## Text shown
::::

News that the global seed bank established in a climate-change-proof site had been flooded as the glaciers melt and the oceans rise was bad enough. Now I know we’re truly in end times, though. The other day the tasting bar at the corner liquor store was offering samples of Veuve Cliquot’s latest: sparkling wines meant to be poured over ice. Ice, I said. And they’re also meant to be “garnished,” whether with a berry or a sprig of mint. I’m assuming they’re meant to be drunk on hot days when the melting cubes will cut the syrupiness. But at $64/$65 a bottle, they ain’t exactly a quencher for the poors. So it all just feels like Evian for a new century. And how did bottled-or-tap turn out for the world?
I may be repeating myself, but for good reason: In 1992, when my consort and I schlepped to 12 states to document harvests of a dozen foods that come into season only once a year, we both got probably the sickest either of us has ever been after spending a day in a Vidalia onion field in Georgia alongside an industrial henhouse. Whatever was going on in that fowl prison would have put me off supermarket eggs even if I hadn’t already gotten wise to local=safe despite what the catapulters of propaganda will still tell you.
So I can feel North Carolina’s pain as the sad citizens, and the ocean, deal with the aftermath of the flooding from the latest storm to prove denial makes one crappy seawall when it comes to climate change. All the toxins that we inhaled a quarter-century ago are even more widespread in a country that has put a chicken into every 29-cent potpie. Add to the fowlness the 4,800 now-rotting sources of cheap bacon and you’re talking eco-disaster. The feces has literally hit the fan.

::::

## Dataset extract
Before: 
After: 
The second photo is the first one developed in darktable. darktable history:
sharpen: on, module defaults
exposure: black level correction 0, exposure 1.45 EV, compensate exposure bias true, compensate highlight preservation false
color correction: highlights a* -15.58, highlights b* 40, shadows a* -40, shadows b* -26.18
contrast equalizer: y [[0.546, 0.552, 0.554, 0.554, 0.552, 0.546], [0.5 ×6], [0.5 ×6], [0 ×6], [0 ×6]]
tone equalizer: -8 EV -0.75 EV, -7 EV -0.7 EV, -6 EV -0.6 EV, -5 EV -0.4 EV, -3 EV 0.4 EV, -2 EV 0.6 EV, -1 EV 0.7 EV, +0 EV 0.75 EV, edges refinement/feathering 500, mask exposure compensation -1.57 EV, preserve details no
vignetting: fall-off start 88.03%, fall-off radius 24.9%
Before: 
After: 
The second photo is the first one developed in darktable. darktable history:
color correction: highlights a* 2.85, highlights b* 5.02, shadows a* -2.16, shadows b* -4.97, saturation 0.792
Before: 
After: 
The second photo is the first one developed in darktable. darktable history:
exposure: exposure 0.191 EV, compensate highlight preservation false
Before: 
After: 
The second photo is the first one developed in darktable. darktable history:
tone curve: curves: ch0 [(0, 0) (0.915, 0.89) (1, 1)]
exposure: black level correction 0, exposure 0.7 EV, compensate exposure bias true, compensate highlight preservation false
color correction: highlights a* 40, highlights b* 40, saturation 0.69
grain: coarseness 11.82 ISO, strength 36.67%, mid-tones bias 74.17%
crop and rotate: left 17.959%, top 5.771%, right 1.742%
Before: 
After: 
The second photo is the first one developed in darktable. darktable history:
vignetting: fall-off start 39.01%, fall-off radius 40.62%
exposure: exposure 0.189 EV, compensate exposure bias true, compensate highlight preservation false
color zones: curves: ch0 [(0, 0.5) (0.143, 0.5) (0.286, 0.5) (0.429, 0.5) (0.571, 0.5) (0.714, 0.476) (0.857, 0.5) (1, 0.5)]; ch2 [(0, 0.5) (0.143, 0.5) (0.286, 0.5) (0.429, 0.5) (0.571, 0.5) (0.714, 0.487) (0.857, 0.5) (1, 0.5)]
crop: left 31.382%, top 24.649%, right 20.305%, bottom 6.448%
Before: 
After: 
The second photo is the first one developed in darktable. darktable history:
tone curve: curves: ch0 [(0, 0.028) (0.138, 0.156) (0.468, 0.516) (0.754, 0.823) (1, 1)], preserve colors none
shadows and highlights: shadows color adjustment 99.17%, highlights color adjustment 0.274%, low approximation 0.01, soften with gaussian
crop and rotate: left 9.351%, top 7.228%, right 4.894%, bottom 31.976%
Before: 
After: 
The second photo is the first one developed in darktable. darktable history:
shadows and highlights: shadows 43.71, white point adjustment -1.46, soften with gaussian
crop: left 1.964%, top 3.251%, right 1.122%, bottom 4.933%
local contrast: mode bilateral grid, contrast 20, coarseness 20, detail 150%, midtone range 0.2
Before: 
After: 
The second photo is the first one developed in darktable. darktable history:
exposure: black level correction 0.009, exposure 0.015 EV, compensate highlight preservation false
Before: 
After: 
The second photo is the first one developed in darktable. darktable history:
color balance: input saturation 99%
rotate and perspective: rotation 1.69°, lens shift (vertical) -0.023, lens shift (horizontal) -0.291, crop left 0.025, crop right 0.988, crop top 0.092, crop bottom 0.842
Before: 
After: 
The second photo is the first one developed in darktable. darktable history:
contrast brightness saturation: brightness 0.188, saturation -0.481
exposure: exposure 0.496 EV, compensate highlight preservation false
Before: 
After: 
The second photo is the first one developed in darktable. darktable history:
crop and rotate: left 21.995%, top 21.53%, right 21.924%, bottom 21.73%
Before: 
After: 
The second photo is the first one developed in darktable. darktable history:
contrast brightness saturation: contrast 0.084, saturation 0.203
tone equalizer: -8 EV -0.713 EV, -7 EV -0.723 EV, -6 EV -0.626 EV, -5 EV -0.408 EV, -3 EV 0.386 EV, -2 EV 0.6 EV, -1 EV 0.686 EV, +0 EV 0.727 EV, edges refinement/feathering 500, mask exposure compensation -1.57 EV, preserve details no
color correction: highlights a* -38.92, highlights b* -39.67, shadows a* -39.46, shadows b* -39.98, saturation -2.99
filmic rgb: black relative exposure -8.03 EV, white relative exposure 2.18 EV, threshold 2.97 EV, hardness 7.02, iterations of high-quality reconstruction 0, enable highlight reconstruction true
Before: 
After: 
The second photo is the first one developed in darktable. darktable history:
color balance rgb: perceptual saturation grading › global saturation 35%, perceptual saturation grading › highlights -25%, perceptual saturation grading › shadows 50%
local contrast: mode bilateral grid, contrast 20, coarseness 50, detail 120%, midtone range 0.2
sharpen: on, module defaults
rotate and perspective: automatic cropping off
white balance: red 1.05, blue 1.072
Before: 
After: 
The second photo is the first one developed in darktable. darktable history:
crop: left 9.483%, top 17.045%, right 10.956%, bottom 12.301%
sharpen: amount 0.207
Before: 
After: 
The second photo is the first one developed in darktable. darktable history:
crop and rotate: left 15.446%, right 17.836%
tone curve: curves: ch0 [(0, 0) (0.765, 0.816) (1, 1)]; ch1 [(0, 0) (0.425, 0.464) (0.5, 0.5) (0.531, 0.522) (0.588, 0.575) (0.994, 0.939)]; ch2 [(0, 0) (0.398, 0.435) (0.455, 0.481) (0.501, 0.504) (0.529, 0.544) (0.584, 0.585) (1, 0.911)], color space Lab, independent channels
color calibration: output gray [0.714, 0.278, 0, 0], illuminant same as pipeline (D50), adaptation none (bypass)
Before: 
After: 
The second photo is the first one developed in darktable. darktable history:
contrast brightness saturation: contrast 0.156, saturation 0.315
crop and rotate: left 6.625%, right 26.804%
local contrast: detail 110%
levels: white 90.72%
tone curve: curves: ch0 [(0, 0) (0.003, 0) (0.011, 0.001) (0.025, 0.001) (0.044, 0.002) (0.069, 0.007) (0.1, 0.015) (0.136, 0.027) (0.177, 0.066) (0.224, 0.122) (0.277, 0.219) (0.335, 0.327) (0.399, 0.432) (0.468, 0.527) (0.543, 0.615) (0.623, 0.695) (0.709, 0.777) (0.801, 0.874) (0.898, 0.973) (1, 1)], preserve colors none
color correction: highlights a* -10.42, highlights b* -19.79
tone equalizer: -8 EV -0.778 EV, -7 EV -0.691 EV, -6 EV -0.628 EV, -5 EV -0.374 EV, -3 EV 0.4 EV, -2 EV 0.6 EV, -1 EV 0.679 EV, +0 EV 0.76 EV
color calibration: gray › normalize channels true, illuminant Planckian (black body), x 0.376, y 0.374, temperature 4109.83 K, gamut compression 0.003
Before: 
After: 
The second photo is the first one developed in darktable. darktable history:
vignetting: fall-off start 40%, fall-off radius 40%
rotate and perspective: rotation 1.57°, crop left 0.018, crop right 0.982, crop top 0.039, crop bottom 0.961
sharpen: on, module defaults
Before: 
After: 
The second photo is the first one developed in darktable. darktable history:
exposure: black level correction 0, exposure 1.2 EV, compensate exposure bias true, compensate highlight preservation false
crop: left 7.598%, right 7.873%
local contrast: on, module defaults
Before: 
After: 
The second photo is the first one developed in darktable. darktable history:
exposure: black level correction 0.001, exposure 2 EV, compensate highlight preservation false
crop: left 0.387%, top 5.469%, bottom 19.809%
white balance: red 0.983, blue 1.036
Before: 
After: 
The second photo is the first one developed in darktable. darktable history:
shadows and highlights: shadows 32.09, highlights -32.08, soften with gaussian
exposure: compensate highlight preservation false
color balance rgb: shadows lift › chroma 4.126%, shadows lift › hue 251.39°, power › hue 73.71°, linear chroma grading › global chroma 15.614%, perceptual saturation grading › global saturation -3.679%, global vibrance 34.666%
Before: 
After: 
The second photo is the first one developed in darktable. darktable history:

::::

## What you have to do
Which proper names of places and brands appear in the text? List them. Work from the text alone, not the rows.

## Response for this exercise
Veuve Cliquot, Evian, Vidalia, Georgia, North Carolina